So I had envisioned keeping a very detailed account of our trip. I really appreciated reading other patients HSCT stories. Now I'm just really impressed anyone got anything written ever. Seriously, yesterday's post took me two days, 50,000 backspaces, heavy re-writing, and it was still not what I had wanted it to be.
Shane went out to get some dinner for us. My appetite has been a little more voracious since the steroids, after the chemo, so I'm trying to keep up and maybe store up some reserves for the nest trip. Once we were discharged I felt a little uncertain being away from the doctors' constant care. We were told to take my temperature twice a day, and if it ever got to 101.4 go straight to the ER and page Dr.Burt. Easy enough. Until the first day it climbed to 99.1. Then the next night 99.6.
Was this ok? does it mean we should go in? We didn't know. Finally I found some other patient stories, and yes it was ok. Just means things are working. But if your get to 101.4 , head in. I don't know what that would indicate but I know they would take care of it. It would have been nice to know 'Hey, your temp is going to fluctuate a lot but that's ok.' I guess that part got left out. While I am documenting 'things I wish they'd told me', let's just add a few more.
Like ' Hey here is some anti-nausea medication. Take it every eight hours when you need it.'
It should also have included "but be warned, it is also a killer constipant."
And when we finally arrived at that realization, along with the bottle of magnesium citrate to remedy the situation, a little note attached to the side saying ' Take tiny sips. Do not guzzle the fizzy syrup like s soda pop'. would also have been appreciated by some patients.
I feel like I'm complaining a lot. But if this is going to be useful, it also has to be honest. And I wish I had read my story before I came. I would have also brought some books. We watched a bit of the election coverage. And now some of the post election coverage. It was mildly entertaining to see the media so flummoxed by the results, scratching their heads asking 'how did we not see this?'
No one mentioned dry mouth as a freebie. Yet the gift is here. Taking sips of water helps for a second, but I need to sleep. Because I need to get up in five hours. And because I'm tired. But it feels like I have the Sahara desert in my throat. I asked on the forum for suggestions and someone said there is a lozenge in stores, so we will/Shane will track some down tomorrow and at least daytime will be tolerable. I tried turning the shower on to add moisture. I tried breathing with my head under the covers, which only added to the feeling of suffocation.

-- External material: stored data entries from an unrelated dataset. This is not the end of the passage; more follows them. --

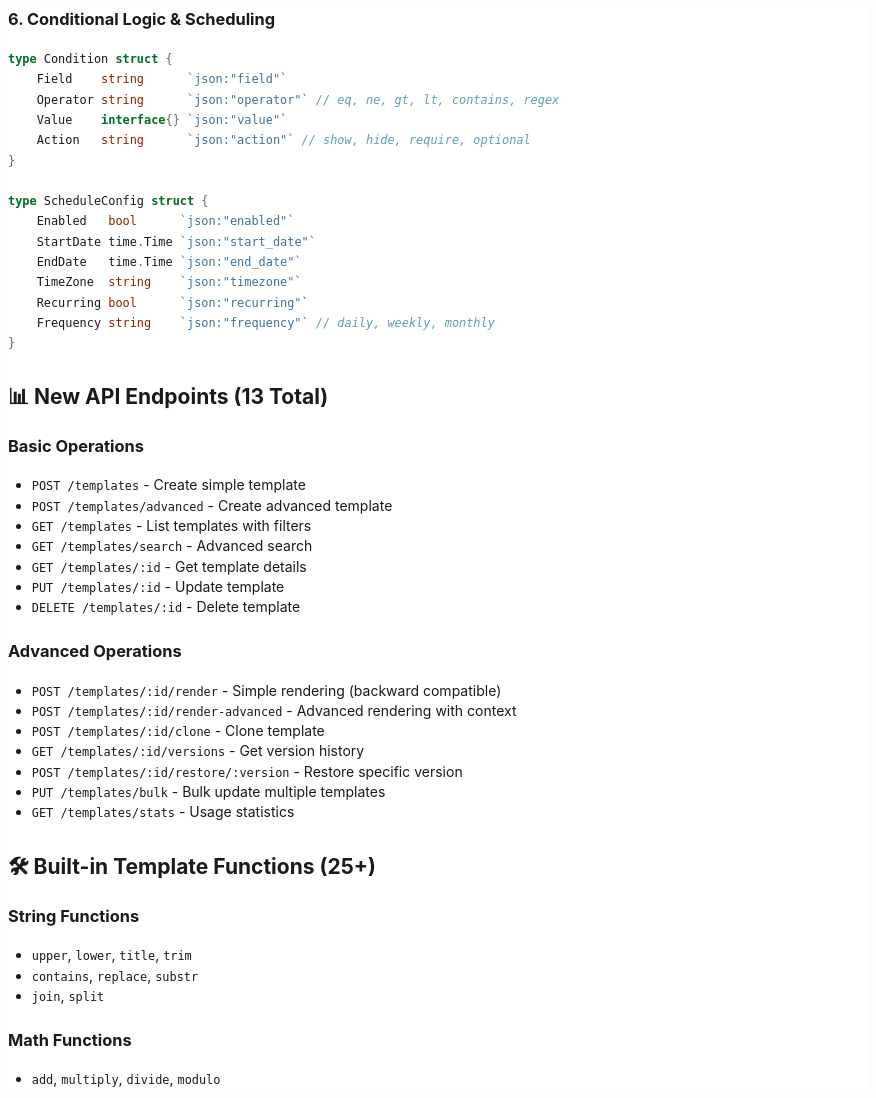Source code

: ### 6. **Conditional Logic & Scheduling**
```go
type Condition struct {
    Field    string      `json:"field"`
    Operator string      `json:"operator"` // eq, ne, gt, lt, contains, regex
    Value    interface{} `json:"value"`
    Action   string      `json:"action"` // show, hide, require, optional
}

type ScheduleConfig struct {
    Enabled   bool      `json:"enabled"`
    StartDate time.Time `json:"start_date"`
    EndDate   time.Time `json:"end_date"`
    TimeZone  string    `json:"timezone"`
    Recurring bool      `json:"recurring"`
    Frequency string    `json:"frequency"` // daily, weekly, monthly
}
```

## 📊 **New API Endpoints (13 Total)**

### Basic Operations
- `POST /templates` - Create simple template
- `POST /templates/advanced` - Create advanced template
- `GET /templates` - List templates with filters
- `GET /templates/search` - Advanced search
- `GET /templates/:id` - Get template details
- `PUT /templates/:id` - Update template
- `DELETE /templates/:id` - Delete template

### Advanced Operations
- `POST /templates/:id/render` - Simple rendering (backward compatible)
- `POST /templates/:id/render-advanced` - Advanced rendering with context
- `POST /templates/:id/clone` - Clone template
- `GET /templates/:id/versions` - Get version history
- `POST /templates/:id/restore/:version` - Restore specific version
- `PUT /templates/bulk` - Bulk update multiple templates
- `GET /templates/stats` - Usage statistics

## 🛠️ **Built-in Template Functions (25+)**

### String Functions
- `upper`, `lower`, `title`, `trim`
- `contains`, `replace`, `substr`
- `join`, `split`

### Math Functions
- `add`, `multiply`, `divide`, `modulo`
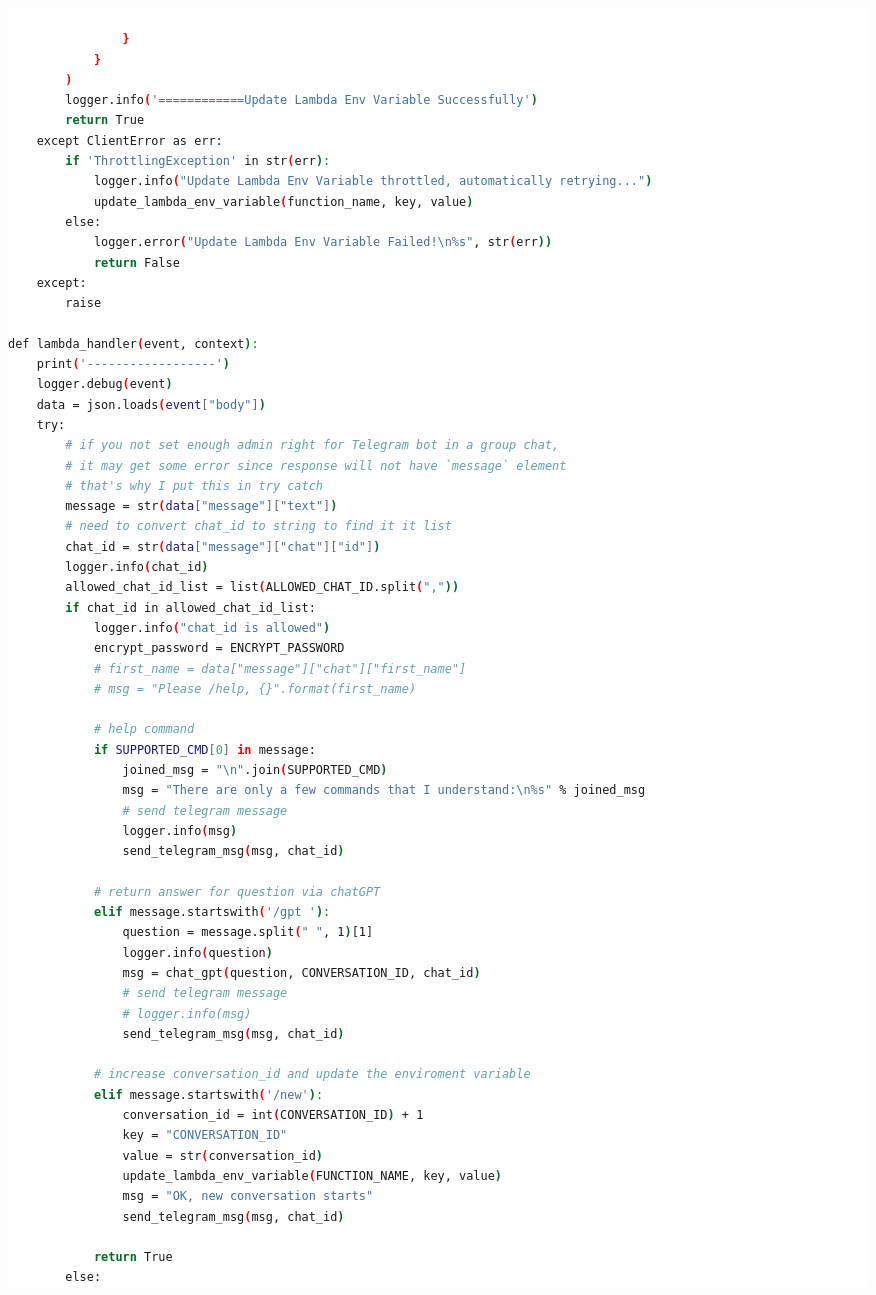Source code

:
 ```sh
                    
                }
            }
        )
        logger.info('============Update Lambda Env Variable Successfully')
        return True
    except ClientError as err:
        if 'ThrottlingException' in str(err):
            logger.info("Update Lambda Env Variable throttled, automatically retrying...")
            update_lambda_env_variable(function_name, key, value)
        else:
            logger.error("Update Lambda Env Variable Failed!\n%s", str(err))
            return False
    except:
        raise

def lambda_handler(event, context):
    print('------------------')
    logger.debug(event)
    data = json.loads(event["body"])
    try:
        # if you not set enough admin right for Telegram bot in a group chat, 
        # it may get some error since response will not have `message` element
        # that's why I put this in try catch
        message = str(data["message"]["text"]) 
        # need to convert chat_id to string to find it it list
        chat_id = str(data["message"]["chat"]["id"]) 
        logger.info(chat_id)
        allowed_chat_id_list = list(ALLOWED_CHAT_ID.split(","))
        if chat_id in allowed_chat_id_list:
            logger.info("chat_id is allowed")
            encrypt_password = ENCRYPT_PASSWORD
            # first_name = data["message"]["chat"]["first_name"]
            # msg = "Please /help, {}".format(first_name)

            # help command
            if SUPPORTED_CMD[0] in message:
                joined_msg = "\n".join(SUPPORTED_CMD)
                msg = "There are only a few commands that I understand:\n%s" % joined_msg
                # send telegram message
                logger.info(msg)
                send_telegram_msg(msg, chat_id)

            # return answer for question via chatGPT
            elif message.startswith('/gpt '):
                question = message.split(" ", 1)[1]
                logger.info(question)
                msg = chat_gpt(question, CONVERSATION_ID, chat_id)
                # send telegram message
                # logger.info(msg)
                send_telegram_msg(msg, chat_id)

            # increase conversation_id and update the enviroment variable
            elif message.startswith('/new'):
                conversation_id = int(CONVERSATION_ID) + 1
                key = "CONVERSATION_ID"
                value = str(conversation_id)
                update_lambda_env_variable(FUNCTION_NAME, key, value)
                msg = "OK, new conversation starts"
                send_telegram_msg(msg, chat_id)

            return True
        else:
```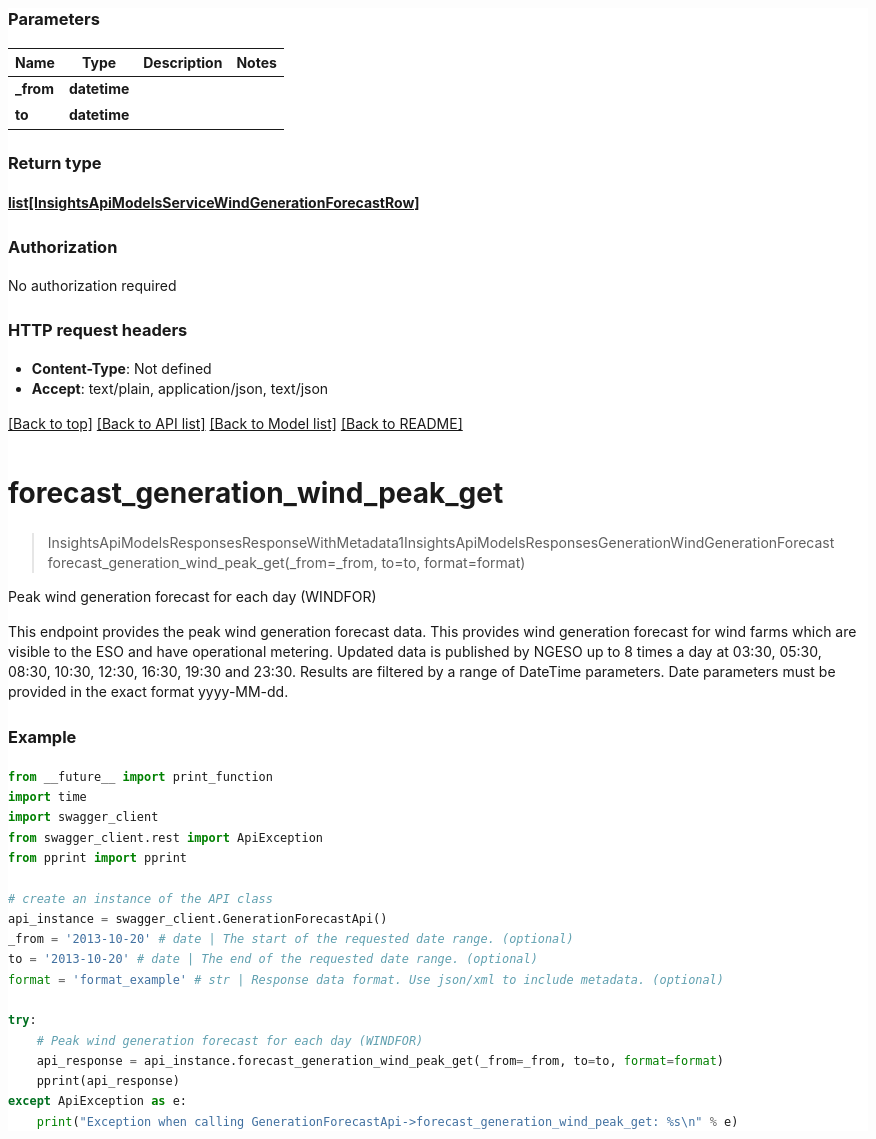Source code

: ### Parameters

Name | Type | Description  | Notes
------------- | ------------- | ------------- | -------------
 **_from** | **datetime**|  | 
 **to** | **datetime**|  | 

### Return type

[**list[InsightsApiModelsServiceWindGenerationForecastRow]**](InsightsApiModelsServiceWindGenerationForecastRow.md)

### Authorization

No authorization required

### HTTP request headers

 - **Content-Type**: Not defined
 - **Accept**: text/plain, application/json, text/json

[[Back to top]](#) [[Back to API list]](../README.md#documentation-for-api-endpoints) [[Back to Model list]](../README.md#documentation-for-models) [[Back to README]](../README.md)

# **forecast_generation_wind_peak_get**
> InsightsApiModelsResponsesResponseWithMetadata1InsightsApiModelsResponsesGenerationWindGenerationForecast forecast_generation_wind_peak_get(_from=_from, to=to, format=format)

Peak wind generation forecast for each day (WINDFOR)

This endpoint provides the peak wind generation forecast data.  This provides wind generation forecast for wind farms which are visible to the ESO and have operational metering.  Updated data is published by NGESO up to 8 times a day at 03:30, 05:30, 08:30, 10:30, 12:30, 16:30, 19:30 and 23:30.  Results are filtered by a range of DateTime parameters.                Date parameters must be provided in the exact format yyyy-MM-dd.

### Example
```python
from __future__ import print_function
import time
import swagger_client
from swagger_client.rest import ApiException
from pprint import pprint

# create an instance of the API class
api_instance = swagger_client.GenerationForecastApi()
_from = '2013-10-20' # date | The start of the requested date range. (optional)
to = '2013-10-20' # date | The end of the requested date range. (optional)
format = 'format_example' # str | Response data format. Use json/xml to include metadata. (optional)

try:
    # Peak wind generation forecast for each day (WINDFOR)
    api_response = api_instance.forecast_generation_wind_peak_get(_from=_from, to=to, format=format)
    pprint(api_response)
except ApiException as e:
    print("Exception when calling GenerationForecastApi->forecast_generation_wind_peak_get: %s\n" % e)
```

I had already turned off the air/fan which I like to blot out the sirens and street noise at night. So instead I'm up and writing.
There was a protest rally not far from us earlier tonight and the police cars were whizzing back and forth for a long while. But I'm pretty sure everyone has gone home now as it is calmed down, As far as I know no one was shot but we'll have to wait to read the news tomorrow to be sure. Seattle held its own rally too. Three people were shot, but I think they were not part of the rally and it said they were taken to the hospital. So hopefully that is a good sign Again, we'll have to see what the news says tomorrow.
Next day, four hours of sleep later.
On a bright note, I have not experienced the excruciating bone pain that can accompany the stem cell migration. So I am thankful for that. Another patient warned the painkiller they send you home with to treat it makes some people feel pretty weird, so Extra Strength Tylenol it is. It's nice to know. And be prepared.
Shane is done with work for the day. Hooray! So now we can have dinner and I can freak out and tell him all my anxieties around tomorrow. And get to bed early, hopefully. So I can get to my day long appointment hooked up to the apheresis machine and a bed pan. They say the chair for the patients are quite comfortable, but no so much for the guest. Shane might want to come and go throughout the day. And word is, they don't serve lunch. Which is an awful situation for me But Shane can get us lunch and we can have lunch together. And then maybe he can put up and details about the day. I'm hoping to be catching up on sleep. Pray they get all the stem cells they need tomorrow, or we will have to go back the next day to get more.